## AIM OF THE EXERCISE
Search the entries below for "artifacts", and copy each line where it appears.

[Opening DATA TO PROCESS section]

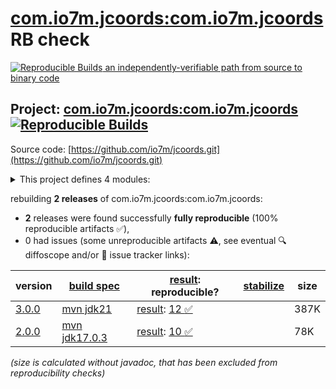 [com.io7m.jcoords:com.io7m.jcoords](https://central.sonatype.com/artifact/com.io7m.jcoords/com.io7m.jcoords/versions) RB check
=======

[![Reproducible Builds](https://reproducible-builds.org/images/logos/rb.svg) an independently-verifiable path from source to binary code](https://reproducible-builds.org/)

## Project: [com.io7m.jcoords:com.io7m.jcoords](https://central.sonatype.com/artifact/com.io7m.jcoords/com.io7m.jcoords/versions) [![Reproducible Builds](https://img.shields.io/endpoint?url=https://raw.githubusercontent.com/jvm-repo-rebuild/reproducible-central/master/content/com/io7m/jcoords/badge.json)](https://github.com/jvm-repo-rebuild/reproducible-central/blob/master/content/com/io7m/jcoords/README.md)

Source code: [https://github.com/io7m/jcoords.git](https://github.com/io7m/jcoords.git)

<details><summary>This project defines 4 modules:</summary>

* [com.io7m.jcoords:com.io7m.jcoords](https://central.sonatype.com/artifact/com.io7m.jcoords/com.io7m.jcoords/overview)
* [com.io7m.jcoords:com.io7m.jcoords.core](https://central.sonatype.com/artifact/com.io7m.jcoords/com.io7m.jcoords.core/overview)
* [com.io7m.jcoords:com.io7m.jcoords.documentation](https://central.sonatype.com/artifact/com.io7m.jcoords/com.io7m.jcoords.documentation/overview)
* [com.io7m.jcoords:com.io7m.jcoords.tests](https://central.sonatype.com/artifact/com.io7m.jcoords/com.io7m.jcoords.tests/overview)
</details>

rebuilding **2 releases** of com.io7m.jcoords:com.io7m.jcoords:
- **2** releases were found successfully **fully reproducible** (100% reproducible artifacts :white_check_mark:),
- 0 had issues (some unreproducible artifacts :warning:, see eventual :mag: diffoscope and/or :memo: issue tracker links):

| version | [build spec](/BUILDSPEC.md) | [result](https://reproducible-builds.org/docs/jvm/): reproducible? | [stabilize](https://github.com/google/oss-rebuild/blob/main/cmd/stabilize/README.md) | size |
| -- | --------- | ------ | ------ | -- |
| [3.0.0](https://central.sonatype.com/artifact/com.io7m.jcoords/com.io7m.jcoords/3.0.0/pom) | [mvn jdk21](com.io7m.jcoords-3.0.0.buildspec) | [result](com.io7m.jcoords-3.0.0.buildinfo): [12 :white_check_mark: ](com.io7m.jcoords-3.0.0.buildcompare) | | 387K |
| [2.0.0](https://central.sonatype.com/artifact/com.io7m.jcoords/com.io7m.jcoords/2.0.0/pom) | [mvn jdk17.0.3](com.io7m.jcoords-2.0.0.buildspec) | [result](com.io7m.jcoords-2.0.0.buildinfo): [10 :white_check_mark: ](com.io7m.jcoords-2.0.0.buildcompare) | | 78K |

<i>(size is calculated without javadoc, that has been excluded from reproducibility checks)</i>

[Closing DATA TO PROCESS section]

## ANSWER BELOW
- **2** releases were found successfully **fully reproducible** (100% reproducible artifacts :white_check_mark:),
- 0 had issues (some unreproducible artifacts :warning:, see eventual :mag: diffoscope and/or :memo: issue tracker links):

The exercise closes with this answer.